- [ACTIVITY]:
Transcribe the records that follow in their entirety, omitting any pictures.

- [DATA TO USE]:
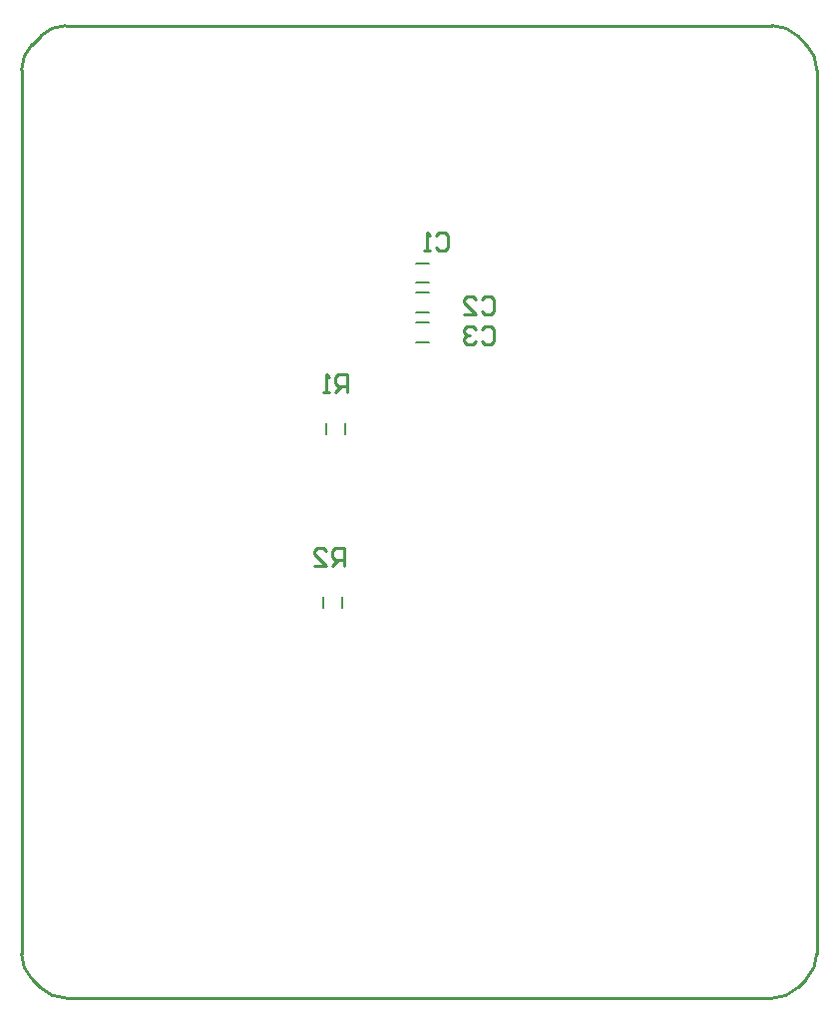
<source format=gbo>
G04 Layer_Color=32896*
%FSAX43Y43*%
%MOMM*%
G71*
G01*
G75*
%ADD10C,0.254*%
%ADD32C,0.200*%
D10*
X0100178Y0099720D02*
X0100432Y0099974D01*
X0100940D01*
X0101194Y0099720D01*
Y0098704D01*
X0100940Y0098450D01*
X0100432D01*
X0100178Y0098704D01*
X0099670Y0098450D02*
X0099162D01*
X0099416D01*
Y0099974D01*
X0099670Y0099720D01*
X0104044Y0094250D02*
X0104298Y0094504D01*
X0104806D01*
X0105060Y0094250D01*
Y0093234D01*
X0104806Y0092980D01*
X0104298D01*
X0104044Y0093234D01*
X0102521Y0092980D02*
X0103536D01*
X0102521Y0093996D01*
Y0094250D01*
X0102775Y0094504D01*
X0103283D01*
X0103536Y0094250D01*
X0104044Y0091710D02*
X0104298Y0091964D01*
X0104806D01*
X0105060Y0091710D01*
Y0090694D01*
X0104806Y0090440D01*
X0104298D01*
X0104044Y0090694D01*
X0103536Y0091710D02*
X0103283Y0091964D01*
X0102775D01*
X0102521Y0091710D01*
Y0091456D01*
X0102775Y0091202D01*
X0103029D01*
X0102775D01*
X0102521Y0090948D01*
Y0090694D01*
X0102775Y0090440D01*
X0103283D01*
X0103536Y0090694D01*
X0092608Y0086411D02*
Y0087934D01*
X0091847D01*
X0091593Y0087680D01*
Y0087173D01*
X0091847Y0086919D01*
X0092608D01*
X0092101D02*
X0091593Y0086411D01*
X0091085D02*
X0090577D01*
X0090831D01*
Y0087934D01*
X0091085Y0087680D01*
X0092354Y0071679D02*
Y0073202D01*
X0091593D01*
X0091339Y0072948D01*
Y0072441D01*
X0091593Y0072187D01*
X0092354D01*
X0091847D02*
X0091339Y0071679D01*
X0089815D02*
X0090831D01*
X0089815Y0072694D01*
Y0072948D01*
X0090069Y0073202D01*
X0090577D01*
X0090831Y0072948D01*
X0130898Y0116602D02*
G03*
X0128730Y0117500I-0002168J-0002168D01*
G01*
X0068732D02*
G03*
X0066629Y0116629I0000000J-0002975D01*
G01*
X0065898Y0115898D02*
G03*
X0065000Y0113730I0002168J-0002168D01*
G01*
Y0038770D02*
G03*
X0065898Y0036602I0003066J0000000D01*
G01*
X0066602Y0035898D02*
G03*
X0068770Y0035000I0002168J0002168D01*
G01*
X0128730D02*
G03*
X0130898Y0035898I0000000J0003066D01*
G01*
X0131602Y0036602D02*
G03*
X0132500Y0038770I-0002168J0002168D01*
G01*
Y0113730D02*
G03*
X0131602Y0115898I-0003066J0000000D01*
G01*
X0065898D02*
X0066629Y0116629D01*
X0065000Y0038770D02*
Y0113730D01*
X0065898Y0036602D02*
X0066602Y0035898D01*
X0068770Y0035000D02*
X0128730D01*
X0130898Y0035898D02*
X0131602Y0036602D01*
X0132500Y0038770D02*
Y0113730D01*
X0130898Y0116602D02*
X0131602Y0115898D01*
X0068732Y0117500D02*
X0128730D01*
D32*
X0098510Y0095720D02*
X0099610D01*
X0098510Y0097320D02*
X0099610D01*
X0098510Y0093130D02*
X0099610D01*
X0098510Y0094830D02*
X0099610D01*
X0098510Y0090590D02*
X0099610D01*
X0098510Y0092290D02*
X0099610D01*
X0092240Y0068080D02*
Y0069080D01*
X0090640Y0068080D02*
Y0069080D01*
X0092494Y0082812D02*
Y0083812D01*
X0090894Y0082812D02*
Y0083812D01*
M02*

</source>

- [OUTPUT]:
<source format=gbo>
G04 Layer_Color=32896*
%FSAX43Y43*%
%MOMM*%
G71*
G01*
G75*
%ADD10C,0.254*%
%ADD32C,0.200*%
D10*
X0100178Y0099720D02*
X0100432Y0099974D01*
X0100940D01*
X0101194Y0099720D01*
Y0098704D01*
X0100940Y0098450D01*
X0100432D01*
X0100178Y0098704D01*
X0099670Y0098450D02*
X0099162D01*
X0099416D01*
Y0099974D01*
X0099670Y0099720D01*
X0104044Y0094250D02*
X0104298Y0094504D01*
X0104806D01*
X0105060Y0094250D01*
Y0093234D01*
X0104806Y0092980D01*
X0104298D01*
X0104044Y0093234D01*
X0102521Y0092980D02*
X0103536D01*
X0102521Y0093996D01*
Y0094250D01*
X0102775Y0094504D01*
X0103283D01*
X0103536Y0094250D01*
X0104044Y0091710D02*
X0104298Y0091964D01*
X0104806D01*
X0105060Y0091710D01*
Y0090694D01*
X0104806Y0090440D01*
X0104298D01*
X0104044Y0090694D01*
X0103536Y0091710D02*
X0103283Y0091964D01*
X0102775D01*
X0102521Y0091710D01*
Y0091456D01*
X0102775Y0091202D01*
X0103029D01*
X0102775D01*
X0102521Y0090948D01*
Y0090694D01*
X0102775Y0090440D01*
X0103283D01*
X0103536Y0090694D01*
X0092608Y0086411D02*
Y0087934D01*
X0091847D01*
X0091593Y0087680D01*
Y0087173D01*
X0091847Y0086919D01*
X0092608D01*
X0092101D02*
X0091593Y0086411D01*
X0091085D02*
X0090577D01*
X0090831D01*
Y0087934D01*
X0091085Y0087680D01*
X0092354Y0071679D02*
Y0073202D01*
X0091593D01*
X0091339Y0072948D01*
Y0072441D01*
X0091593Y0072187D01*
X0092354D01*
X0091847D02*
X0091339Y0071679D01*
X0089815D02*
X0090831D01*
X0089815Y0072694D01*
Y0072948D01*
X0090069Y0073202D01*
X0090577D01*
X0090831Y0072948D01*
X0130898Y0116602D02*
G03*
X0128730Y0117500I-0002168J-0002168D01*
G01*
X0068732D02*
G03*
X0066629Y0116629I0000000J-0002975D01*
G01*
X0065898Y0115898D02*
G03*
X0065000Y0113730I0002168J-0002168D01*
G01*
Y0038770D02*
G03*
X0065898Y0036602I0003066J0000000D01*
G01*
X0066602Y0035898D02*
G03*
X0068770Y0035000I0002168J0002168D01*
G01*
X0128730D02*
G03*
X0130898Y0035898I0000000J0003066D01*
G01*
X0131602Y0036602D02*
G03*
X0132500Y0038770I-0002168J0002168D01*
G01*
Y0113730D02*
G03*
X0131602Y0115898I-0003066J0000000D01*
G01*
X0065898D02*
X0066629Y0116629D01*
X0065000Y0038770D02*
Y0113730D01*
X0065898Y0036602D02*
X0066602Y0035898D01*
X0068770Y0035000D02*
X0128730D01*
X0130898Y0035898D02*
X0131602Y0036602D01*
X0132500Y0038770D02*
Y0113730D01*
X0130898Y0116602D02*
X0131602Y0115898D01*
X0068732Y0117500D02*
X0128730D01*
D32*
X0098510Y0095720D02*
X0099610D01*
X0098510Y0097320D02*
X0099610D01*
X0098510Y0093130D02*
X0099610D01*
X0098510Y0094830D02*
X0099610D01*
X0098510Y0090590D02*
X0099610D01*
X0098510Y0092290D02*
X0099610D01*
X0092240Y0068080D02*
Y0069080D01*
X0090640Y0068080D02*
Y0069080D01*
X0092494Y0082812D02*
Y0083812D01*
X0090894Y0082812D02*
Y0083812D01*
M02*

</source>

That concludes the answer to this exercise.